**What is needed**
Return the lines of the entries word for word, beginning at the line that contains "state / province: Puebla" and ending after the line that contains "collection date: 1894-11-14".

>> START Data for the task

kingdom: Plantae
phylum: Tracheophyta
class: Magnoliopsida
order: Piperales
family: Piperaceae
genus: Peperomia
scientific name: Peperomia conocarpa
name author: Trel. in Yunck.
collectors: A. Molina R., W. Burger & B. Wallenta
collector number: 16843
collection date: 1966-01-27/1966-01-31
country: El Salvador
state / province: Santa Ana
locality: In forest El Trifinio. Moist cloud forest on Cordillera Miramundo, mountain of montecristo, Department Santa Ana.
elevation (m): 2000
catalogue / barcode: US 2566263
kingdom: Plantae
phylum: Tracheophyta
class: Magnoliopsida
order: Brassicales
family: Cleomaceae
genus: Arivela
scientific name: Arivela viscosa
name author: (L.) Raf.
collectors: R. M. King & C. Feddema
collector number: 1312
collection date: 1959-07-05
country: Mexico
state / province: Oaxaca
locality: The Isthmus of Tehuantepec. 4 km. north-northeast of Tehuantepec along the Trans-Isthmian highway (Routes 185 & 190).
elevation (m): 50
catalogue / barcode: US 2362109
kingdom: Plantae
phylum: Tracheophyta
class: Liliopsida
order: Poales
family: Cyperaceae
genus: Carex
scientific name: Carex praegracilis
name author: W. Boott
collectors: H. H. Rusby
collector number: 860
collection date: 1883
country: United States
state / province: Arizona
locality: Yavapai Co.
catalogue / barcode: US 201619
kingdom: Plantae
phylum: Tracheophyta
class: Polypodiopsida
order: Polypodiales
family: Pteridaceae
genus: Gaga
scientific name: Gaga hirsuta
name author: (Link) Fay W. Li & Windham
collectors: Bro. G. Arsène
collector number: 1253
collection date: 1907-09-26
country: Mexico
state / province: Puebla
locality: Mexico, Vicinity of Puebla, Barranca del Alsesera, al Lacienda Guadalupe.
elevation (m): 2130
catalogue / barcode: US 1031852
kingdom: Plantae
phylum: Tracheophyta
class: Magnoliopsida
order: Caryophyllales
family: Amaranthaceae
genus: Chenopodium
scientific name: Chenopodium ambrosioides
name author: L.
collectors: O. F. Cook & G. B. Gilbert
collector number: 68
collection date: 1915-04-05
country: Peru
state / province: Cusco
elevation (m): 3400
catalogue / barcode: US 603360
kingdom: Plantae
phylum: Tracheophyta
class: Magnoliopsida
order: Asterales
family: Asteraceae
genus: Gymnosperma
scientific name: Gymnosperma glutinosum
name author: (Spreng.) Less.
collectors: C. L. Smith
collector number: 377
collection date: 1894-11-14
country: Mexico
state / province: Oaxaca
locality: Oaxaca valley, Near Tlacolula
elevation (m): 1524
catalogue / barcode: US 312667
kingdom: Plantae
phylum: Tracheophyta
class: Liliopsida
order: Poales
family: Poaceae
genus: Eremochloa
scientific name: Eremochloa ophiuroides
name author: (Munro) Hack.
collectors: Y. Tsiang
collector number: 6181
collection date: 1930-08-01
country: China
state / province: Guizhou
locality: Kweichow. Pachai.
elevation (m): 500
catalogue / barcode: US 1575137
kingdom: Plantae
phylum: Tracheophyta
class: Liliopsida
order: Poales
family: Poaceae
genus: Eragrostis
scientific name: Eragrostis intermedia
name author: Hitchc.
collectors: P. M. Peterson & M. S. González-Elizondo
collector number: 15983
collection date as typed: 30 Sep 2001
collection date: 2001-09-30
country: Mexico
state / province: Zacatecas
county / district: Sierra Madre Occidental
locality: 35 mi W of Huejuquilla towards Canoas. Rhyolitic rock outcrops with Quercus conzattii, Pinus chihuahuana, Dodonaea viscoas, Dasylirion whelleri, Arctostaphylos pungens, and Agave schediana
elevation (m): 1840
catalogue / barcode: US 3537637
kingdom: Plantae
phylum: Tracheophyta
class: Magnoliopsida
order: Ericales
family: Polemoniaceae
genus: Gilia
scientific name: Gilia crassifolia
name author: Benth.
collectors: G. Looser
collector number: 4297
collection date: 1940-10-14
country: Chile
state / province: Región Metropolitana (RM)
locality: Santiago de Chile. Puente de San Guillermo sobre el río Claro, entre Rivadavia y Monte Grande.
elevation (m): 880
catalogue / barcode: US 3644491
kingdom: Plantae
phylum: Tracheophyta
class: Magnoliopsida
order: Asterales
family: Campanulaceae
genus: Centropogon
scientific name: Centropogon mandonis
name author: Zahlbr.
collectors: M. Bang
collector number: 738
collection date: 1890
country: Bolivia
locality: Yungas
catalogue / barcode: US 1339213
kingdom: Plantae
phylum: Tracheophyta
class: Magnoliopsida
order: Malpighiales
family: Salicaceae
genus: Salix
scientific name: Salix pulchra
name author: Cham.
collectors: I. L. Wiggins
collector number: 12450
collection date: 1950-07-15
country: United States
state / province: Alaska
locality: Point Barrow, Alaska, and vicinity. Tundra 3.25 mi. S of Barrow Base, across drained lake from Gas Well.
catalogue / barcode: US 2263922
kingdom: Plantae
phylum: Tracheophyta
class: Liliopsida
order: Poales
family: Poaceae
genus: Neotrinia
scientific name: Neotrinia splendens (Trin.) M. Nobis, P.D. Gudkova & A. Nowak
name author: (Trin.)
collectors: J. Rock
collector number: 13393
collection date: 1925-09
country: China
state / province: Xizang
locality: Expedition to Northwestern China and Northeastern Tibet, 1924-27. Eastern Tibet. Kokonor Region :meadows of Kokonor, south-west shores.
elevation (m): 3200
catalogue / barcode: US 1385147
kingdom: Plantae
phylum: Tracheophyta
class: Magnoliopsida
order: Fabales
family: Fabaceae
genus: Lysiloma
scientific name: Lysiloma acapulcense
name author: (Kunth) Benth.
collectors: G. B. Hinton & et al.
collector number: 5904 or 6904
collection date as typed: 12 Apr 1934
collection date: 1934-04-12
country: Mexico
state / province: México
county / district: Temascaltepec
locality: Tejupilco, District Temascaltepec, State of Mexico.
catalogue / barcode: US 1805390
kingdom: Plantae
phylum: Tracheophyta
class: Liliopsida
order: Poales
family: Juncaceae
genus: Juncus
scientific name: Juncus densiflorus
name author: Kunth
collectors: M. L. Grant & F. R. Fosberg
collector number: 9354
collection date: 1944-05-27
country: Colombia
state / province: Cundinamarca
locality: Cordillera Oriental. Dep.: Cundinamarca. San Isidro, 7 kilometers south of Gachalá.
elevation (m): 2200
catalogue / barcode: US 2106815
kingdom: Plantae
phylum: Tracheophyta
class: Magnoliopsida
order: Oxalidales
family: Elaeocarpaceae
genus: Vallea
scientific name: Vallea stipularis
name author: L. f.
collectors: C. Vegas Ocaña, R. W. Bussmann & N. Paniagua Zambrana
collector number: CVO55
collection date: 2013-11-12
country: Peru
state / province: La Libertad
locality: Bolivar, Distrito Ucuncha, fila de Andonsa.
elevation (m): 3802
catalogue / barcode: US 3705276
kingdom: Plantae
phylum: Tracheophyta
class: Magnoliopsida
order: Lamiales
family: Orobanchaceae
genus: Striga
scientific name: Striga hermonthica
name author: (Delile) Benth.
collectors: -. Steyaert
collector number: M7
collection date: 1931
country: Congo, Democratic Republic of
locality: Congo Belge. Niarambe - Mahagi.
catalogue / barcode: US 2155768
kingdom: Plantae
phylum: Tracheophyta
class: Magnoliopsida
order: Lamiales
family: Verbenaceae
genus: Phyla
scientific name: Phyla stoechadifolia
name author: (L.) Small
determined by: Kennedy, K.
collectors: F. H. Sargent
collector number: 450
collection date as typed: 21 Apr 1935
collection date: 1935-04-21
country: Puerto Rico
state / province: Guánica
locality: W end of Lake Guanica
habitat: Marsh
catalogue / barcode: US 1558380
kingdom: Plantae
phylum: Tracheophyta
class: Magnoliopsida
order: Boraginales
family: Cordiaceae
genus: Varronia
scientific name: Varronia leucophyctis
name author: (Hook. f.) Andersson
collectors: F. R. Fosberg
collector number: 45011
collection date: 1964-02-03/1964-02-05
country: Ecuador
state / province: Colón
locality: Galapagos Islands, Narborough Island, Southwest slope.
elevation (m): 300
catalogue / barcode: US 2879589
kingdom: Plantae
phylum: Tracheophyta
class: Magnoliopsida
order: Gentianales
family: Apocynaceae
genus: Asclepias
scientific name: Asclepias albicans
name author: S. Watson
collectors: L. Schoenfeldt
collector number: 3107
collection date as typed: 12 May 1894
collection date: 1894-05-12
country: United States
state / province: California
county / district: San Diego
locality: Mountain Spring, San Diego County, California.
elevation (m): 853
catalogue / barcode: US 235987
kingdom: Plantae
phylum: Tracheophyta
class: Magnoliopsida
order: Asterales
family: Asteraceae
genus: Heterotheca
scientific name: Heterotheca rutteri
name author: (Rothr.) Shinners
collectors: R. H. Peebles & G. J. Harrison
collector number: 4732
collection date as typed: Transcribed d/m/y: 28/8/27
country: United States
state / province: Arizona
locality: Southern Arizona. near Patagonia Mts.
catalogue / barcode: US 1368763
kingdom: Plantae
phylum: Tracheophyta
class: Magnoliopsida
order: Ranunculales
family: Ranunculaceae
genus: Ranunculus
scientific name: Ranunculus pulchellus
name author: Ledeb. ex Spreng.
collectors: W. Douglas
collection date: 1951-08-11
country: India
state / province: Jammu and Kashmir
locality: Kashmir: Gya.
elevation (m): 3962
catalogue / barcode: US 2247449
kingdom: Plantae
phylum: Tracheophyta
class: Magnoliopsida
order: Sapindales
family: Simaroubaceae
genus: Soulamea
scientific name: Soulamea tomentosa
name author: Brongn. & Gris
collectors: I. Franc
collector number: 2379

>> END Data for the task

**Expected answer**
state / province: Puebla
locality: Mexico, Vicinity of Puebla, Barranca del Alsesera, al Lacienda Guadalupe.
elevation (m): 2130
catalogue / barcode: US 1031852
kingdom: Plantae
phylum: Tracheophyta
class: Magnoliopsida
order: Caryophyllales
family: Amaranthaceae
genus: Chenopodium
scientific name: Chenopodium ambrosioides
name author: L.
collectors: O. F. Cook & G. B. Gilbert
collector number: 68
collection date: 1915-04-05
country: Peru
state / province: Cusco
elevation (m): 3400
catalogue / barcode: US 603360
kingdom: Plantae
phylum: Tracheophyta
class: Magnoliopsida
order: Asterales
family: Asteraceae
genus: Gymnosperma
scientific name: Gymnosperma glutinosum
name author: (Spreng.) Less.
collectors: C. L. Smith
collector number: 377
collection date: 1894-11-14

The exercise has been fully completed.